For the last several years, CMS had a policy to classify all biosimilars for a particular product under one code, and pay them at the quarter average sales price of the several biosimilars.   Since we don't have many or any categories with multiple biosimilars, this event hadn't really occured yet.

However, in big win for the biosimilar industry, CMS will begin categorizing each new biosimilar under its own HCPCS code from now forward (page 53348ff).
  • Under "bucket" coding for biosimilars, CMS would likely have had lower prices, due to drug-on-drug competition to create a profit margin for physicians, by one-upping each other to give the physician more margin under the CMS payment price for the quarter.  

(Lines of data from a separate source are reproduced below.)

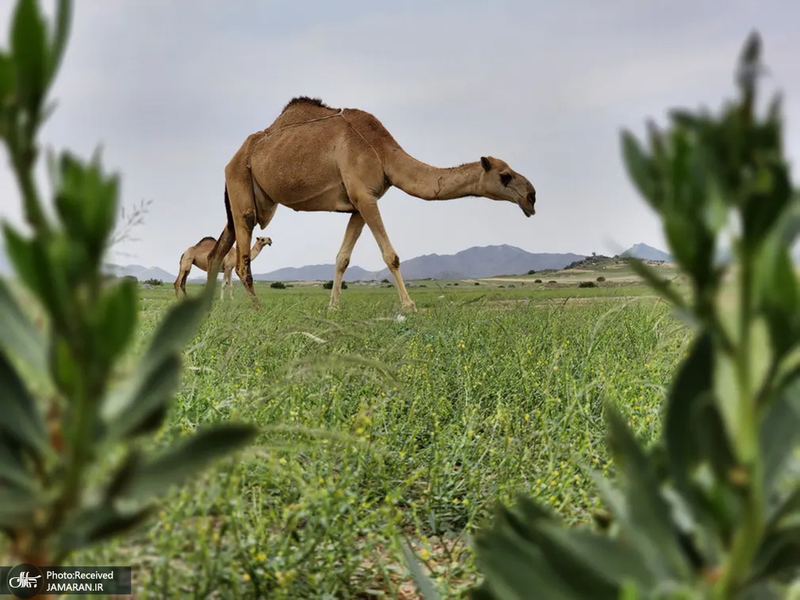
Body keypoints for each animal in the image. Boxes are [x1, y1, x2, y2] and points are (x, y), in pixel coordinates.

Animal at [206, 96, 536, 312]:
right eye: (505, 176)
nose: (531, 197)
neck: (382, 151)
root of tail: (232, 159)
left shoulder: (360, 202)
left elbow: (342, 258)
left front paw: (333, 307)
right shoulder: (364, 196)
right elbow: (391, 255)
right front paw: (409, 305)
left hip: (245, 199)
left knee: (217, 252)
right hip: (242, 189)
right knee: (241, 258)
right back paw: (258, 308)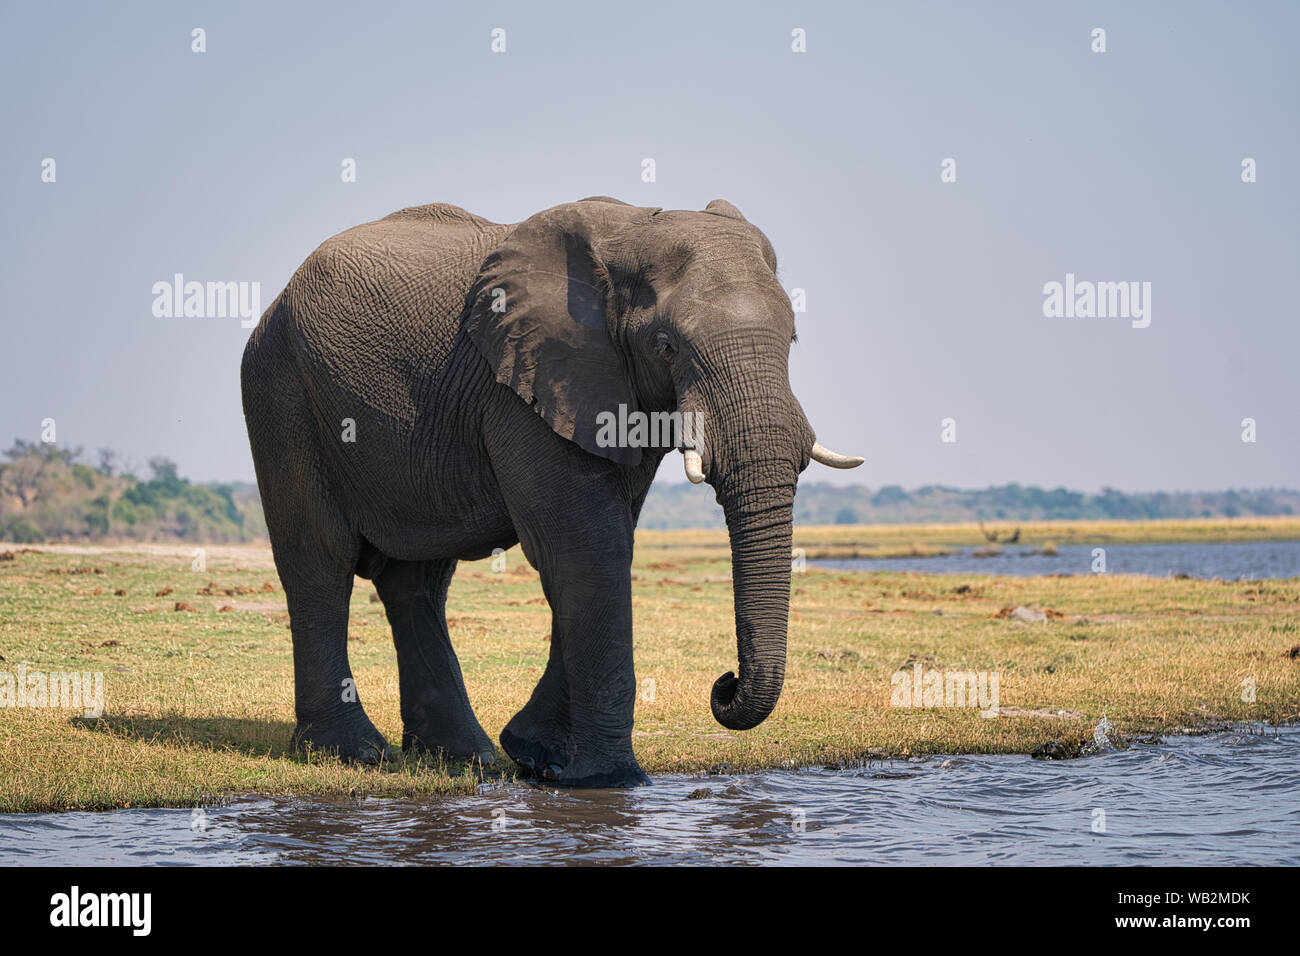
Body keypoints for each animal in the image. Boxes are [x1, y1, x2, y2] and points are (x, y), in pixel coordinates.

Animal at [240, 196, 862, 787]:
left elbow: (603, 547)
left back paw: (464, 758)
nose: (724, 683)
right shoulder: (529, 384)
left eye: (793, 337)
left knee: (417, 579)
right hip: (280, 390)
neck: (634, 229)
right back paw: (351, 754)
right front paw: (610, 780)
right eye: (665, 345)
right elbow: (586, 548)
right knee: (320, 558)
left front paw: (538, 758)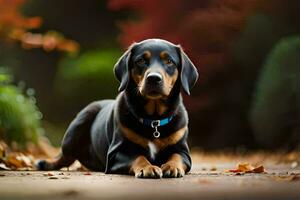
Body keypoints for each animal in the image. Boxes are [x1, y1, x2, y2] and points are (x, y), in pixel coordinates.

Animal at [36, 38, 198, 178]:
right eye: (140, 60)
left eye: (169, 61)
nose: (153, 78)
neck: (154, 120)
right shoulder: (116, 153)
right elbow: (138, 156)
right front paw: (148, 168)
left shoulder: (183, 150)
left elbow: (177, 156)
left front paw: (171, 167)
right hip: (76, 129)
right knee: (65, 156)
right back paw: (45, 163)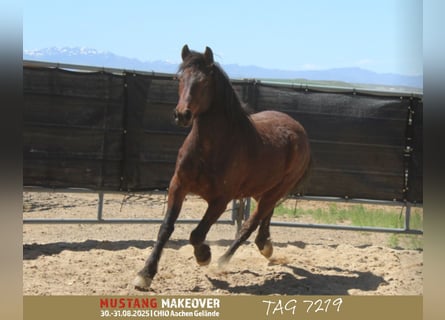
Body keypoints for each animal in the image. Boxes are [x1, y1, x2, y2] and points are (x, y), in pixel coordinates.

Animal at [134, 45, 310, 290]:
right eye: (180, 78)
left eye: (204, 81)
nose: (182, 114)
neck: (209, 150)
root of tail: (299, 130)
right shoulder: (178, 186)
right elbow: (166, 228)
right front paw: (145, 274)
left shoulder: (221, 199)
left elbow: (197, 234)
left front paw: (204, 255)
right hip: (262, 190)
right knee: (265, 215)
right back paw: (265, 245)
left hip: (277, 189)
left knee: (250, 224)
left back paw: (223, 260)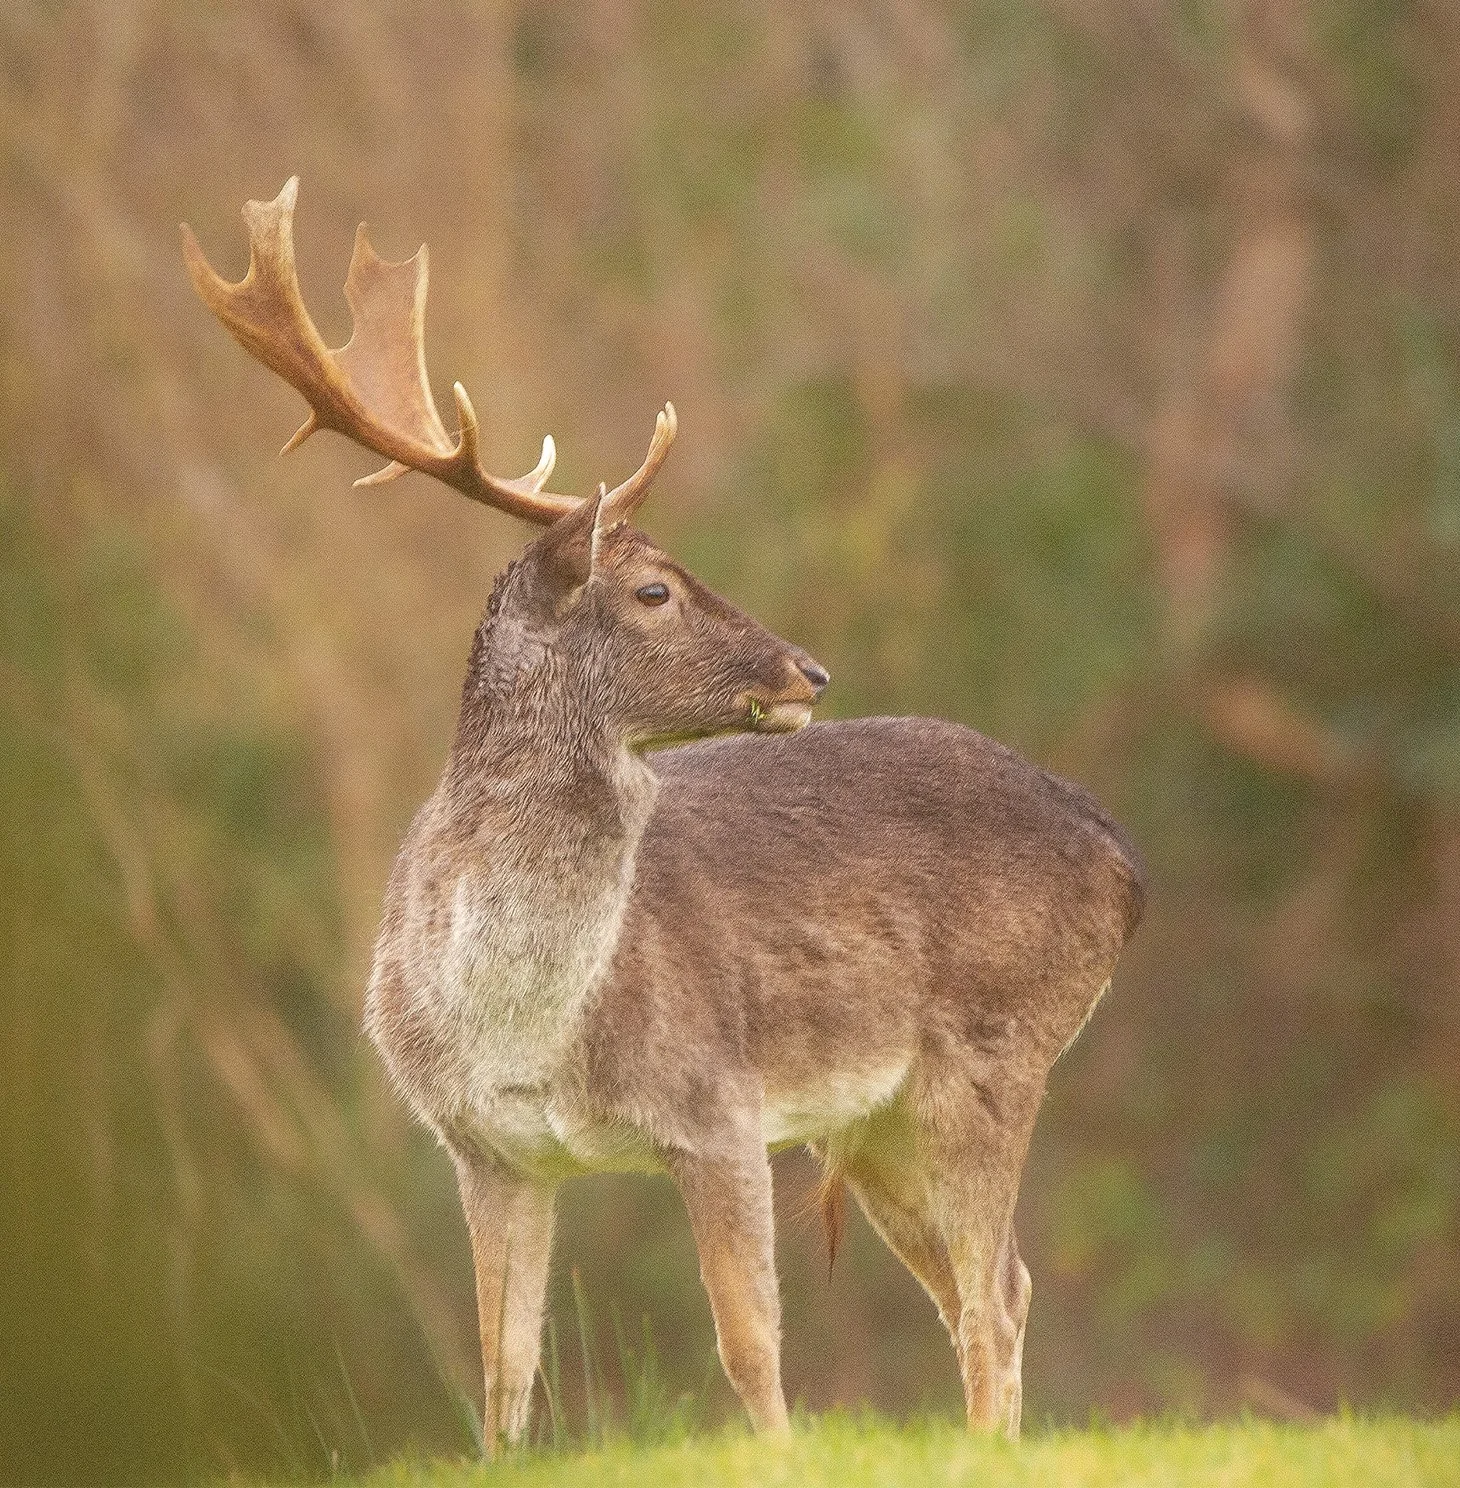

    • For example, if a category pays $2000 for the biosimilar drug, each biosimilar would be incented to price for the physician at $1900, then $1800, then $1700, in a race to the bottom driven by competition to raise the physician's margin.
  • However, a sufficiently adverse marketplace would mean biosimilars would stand down and not enter the US marketplace at all, a genuine concern.   See RAPS, October 30, here.
  • CMS acknowledges that its change to biosimilar-specific coding will "address concerns about a stronger marketplace...encourage innovation to bring more products in the market."
    • Note that while CMS sets payment policies only for itself, it also controls all HCPCS codes.  So long as CMS staff had refused to even create unique HCPCS codes, any efforts to get a better market in other payer venues was a non-starter. 
  • Two other notes:
    • It's unusual that a change this large could be accomplished without a regulatory change.  The requisite regulation, 42 CFR 414.904(j), does require that all biosimilars that are coded together would get an average price.  414.904(j) does not say whether CMS must, or must not, issue codes that group more than 1 biosimilar together.   CMS says, basically, it was discretionary within the regulation to lump biosimilars in one HCPCS code yesterday, and it will be discretionary now to give each biosimilar its own code tomorrow.  
    • It's unusual in that the proposed policy discussion was quite short, and the final policy change and discussion was quite long.  Only in the final discussion did CMS reveal intentions and rationales in the final policy that couldn't have been guessed from the July proposal.
      • CMS used long term economic incentive thinking and found on balance it needed to encourage market entry and innovation.  
      • One might think of the legal economic analyses championed by Judge Richard Posner in many articles and books (here).
    • See July proposal, November final, and Regulation bundled together by me into one PDF file here.
These rules help with pricing of biosimilars. 

Note that in the actual market, products will try to differentiate themselves with delivery devices, apps, or other methods.   See the ENBREL special delivery device from Amgen, here.   See Amgen's special NEULASTA delivery timer pod device, here, the ONPRO injector.   The more biosimilars enter for a particular product, the more likely there is to be injector or other differentiation methods in competition to create improvements for physicians and patients.